• **EXERCISE OBJECTIVE**: Where a line in the material below has the string "lines", please report it.

==========

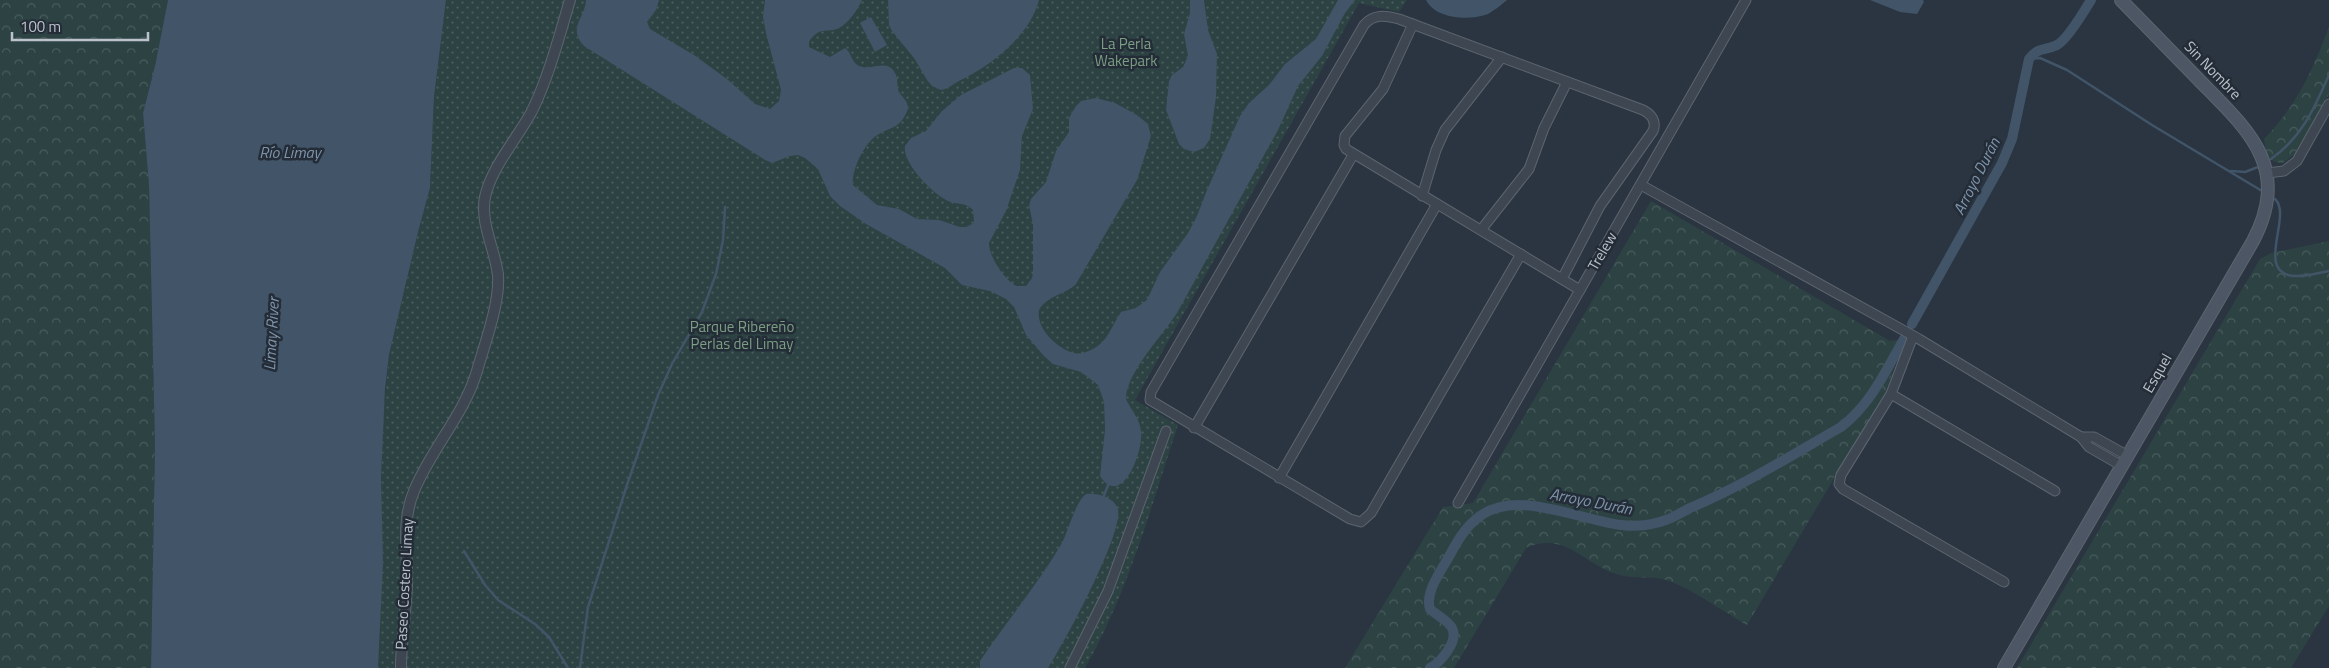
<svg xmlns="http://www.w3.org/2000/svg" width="2329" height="668" font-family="'Titillium Web',sans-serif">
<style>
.forest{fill:url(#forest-crowns)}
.park{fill:url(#park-dots)}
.water{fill:#415468}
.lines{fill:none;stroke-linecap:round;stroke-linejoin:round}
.stream{stroke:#415468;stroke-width:2.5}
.canal{stroke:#415468;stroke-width:10}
.minor-casing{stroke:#5c656f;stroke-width:11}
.tertiary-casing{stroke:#5c656f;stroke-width:12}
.secondary-casing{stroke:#5c656f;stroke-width:14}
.minor{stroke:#3e4751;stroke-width:9}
.tertiary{stroke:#3e4751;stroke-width:10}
.secondary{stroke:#4d5664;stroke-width:12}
.labels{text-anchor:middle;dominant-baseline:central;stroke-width:5;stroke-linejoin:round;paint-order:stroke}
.park-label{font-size:15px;fill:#7c9e83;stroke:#232c37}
.street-label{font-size:15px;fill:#bbc2cb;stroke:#232c37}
.water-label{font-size:16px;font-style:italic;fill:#7f94aa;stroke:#232c37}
</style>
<defs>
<pattern id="forest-crowns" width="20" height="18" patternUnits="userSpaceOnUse" patternTransform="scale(1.25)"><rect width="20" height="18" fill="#2d4343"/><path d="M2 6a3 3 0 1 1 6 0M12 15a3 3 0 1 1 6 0" fill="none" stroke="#4a5c5d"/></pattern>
<pattern id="park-dots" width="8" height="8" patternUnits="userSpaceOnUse" patternTransform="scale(1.25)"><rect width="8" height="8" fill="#2d4343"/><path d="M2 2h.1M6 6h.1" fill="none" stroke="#4a5c5d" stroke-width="1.8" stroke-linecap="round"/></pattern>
</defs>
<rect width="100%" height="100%" fill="#2a3541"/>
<g class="forest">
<polygon points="0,0 168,0 155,66 143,113 149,186 155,445 151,668 0,668"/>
<path d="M2329,27V94L2295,154L2283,163C2267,163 2266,151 2264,139C2299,102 2311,73 2329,27Z"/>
<path d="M1651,201L1890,341L1904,339L1886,391L1747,625C1724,612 1691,588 1666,580C1649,575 1631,580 1613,573C1582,561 1563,531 1526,548L1454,668H1345L1443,507L1473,503Z"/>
<polygon points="2329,241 2329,606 2291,668 2017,668 2260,259 2271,253"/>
</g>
<path class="park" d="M446,0H1407L1399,12L1359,3L1135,400L1178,425C1151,507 1128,593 1085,668H378L382,426L389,355L418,232L430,188L434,97Z"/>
<g class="water">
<polygon points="168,0 446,0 434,97 430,188 418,232 389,355 385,390 381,477 383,563 378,668 151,668 155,445 149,186 143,113 155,66"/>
<path d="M586,0H659L656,10L647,22L650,29L694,55L727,79L755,104L770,109L779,101L781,90L766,33L763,17L765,0H862C858,9 849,23 839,28C826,34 820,25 809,42V47L830,57L845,48C852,53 851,62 859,66C872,71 887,58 895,73C899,79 896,86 899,92C903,99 908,100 908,109C899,131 892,125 876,136C864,144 851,171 853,185L877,205L899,209L917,219L939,220L960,227H966L974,223L973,210C966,202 957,205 948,201C933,194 902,163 905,146L911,138L926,131L942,111L961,95L1014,68H1022L1030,75L1033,109L1022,136L1020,170L1006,211L989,243C989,257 1004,279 1016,286H1026L1032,278L1033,273V224L1029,206L1031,199L1046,182L1056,151L1069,132V118L1076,106L1081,101L1096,98L1115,103L1137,115L1148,124L1151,136L1137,180L1076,284C1065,295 1048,295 1039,310C1036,328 1056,348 1074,353C1081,355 1093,350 1099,345C1109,337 1114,322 1121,312L1136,308L1147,300L1160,272L1188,233L1197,216L1207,190L1240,116L1249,103L1269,85L1285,64L1316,39L1338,0H1355L1345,13L1322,56L1298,86L1278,130L1177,313C1163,335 1126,373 1126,399C1131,410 1140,419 1141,431C1144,450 1122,510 1100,476L1105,430L1104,402L1098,385L1081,372L1053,364L1044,356L1026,335L1014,307L1006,299L990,291L962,285L945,268L866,224L840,206L830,196L818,169L805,158L798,155L790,156L772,163L765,160L584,46C567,27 585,19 586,0Z"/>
<path d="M888,0H1039C1030,36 990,66 959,81C953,84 948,89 941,90L932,86L927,80L914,58L892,31L889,25Z"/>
<polygon points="1190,0 1204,0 1208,30 1217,54 1216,97 1210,139 1204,148 1194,152 1184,149 1179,144 1166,110 1169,81 1172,75 1183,67 1188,56 1184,34 1190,13"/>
<path d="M1426,0H1507C1501,5 1495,10 1488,14C1470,21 1435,19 1426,0Z"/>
<polygon points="1870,0 1923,0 1924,2 1917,14 1900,12"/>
<polygon points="871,17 887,45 875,52 860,23"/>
<path d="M1086,494C1097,493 1115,497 1118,510C1123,534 1064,644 1048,668H980V661C1007,621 1038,584 1062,543C1068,531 1076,501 1086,494Z"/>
</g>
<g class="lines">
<g class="stream">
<polyline points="2029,59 2040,58 2067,70 2152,125 2262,191"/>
<path d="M2271,159C2302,137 2314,109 2329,75"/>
<polyline points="2231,171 2245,172 2258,167"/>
<path d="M2275,199C2293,215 2254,273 2294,276C2305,277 2318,273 2329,271"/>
<polyline points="1103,498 1110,480"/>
<polyline points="464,551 485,585 498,600 535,624 549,637 568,668"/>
<polyline points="580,668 588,607 627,485 658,395 672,364 702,312 716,274 723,240 725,207"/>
</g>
<g class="canal">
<path d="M1912,324L2002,163L2012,139L2029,59C2039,46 2045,51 2057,45C2067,40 2085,10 2091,0"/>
<path d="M1430,668C1441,662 1459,641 1452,628C1448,620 1436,615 1430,609C1425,593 1439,574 1447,560C1455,546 1462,531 1475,520C1513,486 1578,520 1621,525C1636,527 1652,525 1666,520C1675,517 1682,512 1690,508C1743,486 1792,455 1841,427C1871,404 1885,372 1904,339"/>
</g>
<g class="minor-casing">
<g id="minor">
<polyline points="1413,24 1383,89 1345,136 1344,145 1346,149 1580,290"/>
<polyline points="2267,173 2284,171 2297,161 2329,104"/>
<polyline points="1641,185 1919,339 2081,437 2089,447 2122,466"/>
<polyline points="1422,196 1436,150 1445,130 1502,57"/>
<polyline points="1481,230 1529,169 1544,128 1567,82"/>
<path d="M1521,254L1371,513L1361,522L1350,519L1150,400L1151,392L1364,25C1373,14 1385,15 1399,19L1643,110C1651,114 1657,121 1653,131L1600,206L1562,279"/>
<polyline points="1913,336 1891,394 1841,475 1839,484 1843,489 2004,582"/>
<polyline points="1891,394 2055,491"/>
<polyline points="1194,428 1353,155"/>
<polyline points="2081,437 2094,437 2128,456"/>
<polyline points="1279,478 1437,204"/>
<polyline points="1458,503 1746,0"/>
<polyline points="1070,668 1108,591 1166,431"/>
</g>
</g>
<g class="tertiary-casing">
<path id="tertiary" d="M401,668C401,640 406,613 407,585C408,553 401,522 414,491C431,449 464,415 477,371C485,343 500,303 498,275C495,249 480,224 485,197C492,166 517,139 532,111C549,76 559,37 570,0"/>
</g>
<g class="secondary-casing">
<path id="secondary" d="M2004,668L2253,241C2292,167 2248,130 2199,80C2173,53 2147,27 2121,0"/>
</g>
<use href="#minor" class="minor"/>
<use href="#tertiary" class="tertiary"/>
<use href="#secondary" class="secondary"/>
</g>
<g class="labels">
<g class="park-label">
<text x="1126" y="43">La Perla<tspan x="1126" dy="17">Wakepark</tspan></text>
<text x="742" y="326">Parque Ribereño<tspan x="742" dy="17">Perlas del Limay</tspan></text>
</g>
<g class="street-label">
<text transform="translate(2213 70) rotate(46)">Sin Nombre</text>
<text transform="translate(1602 251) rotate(-60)">Trelew</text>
<text transform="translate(2157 373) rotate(-60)">Esquel</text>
<text transform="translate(404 584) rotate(-87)">Paseo Costero Limay</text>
</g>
<g class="water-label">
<text x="290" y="152">Río Limay</text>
<text transform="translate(1976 176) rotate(-63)">Arroyo Durán</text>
<text transform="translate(271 334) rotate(-87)">Limay River</text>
<text transform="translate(1591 501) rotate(11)">Arroyo Durán</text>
</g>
</g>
<path d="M12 32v8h136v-8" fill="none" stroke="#bbc2cb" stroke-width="2.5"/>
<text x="20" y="32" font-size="15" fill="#bbc2cb" stroke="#232c37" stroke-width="4" paint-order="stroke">100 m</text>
</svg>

==========

• **WRITTEN ANSWER**:
.lines{fill:none;stroke-linecap:round;stroke-linejoin:round}
<g class="lines">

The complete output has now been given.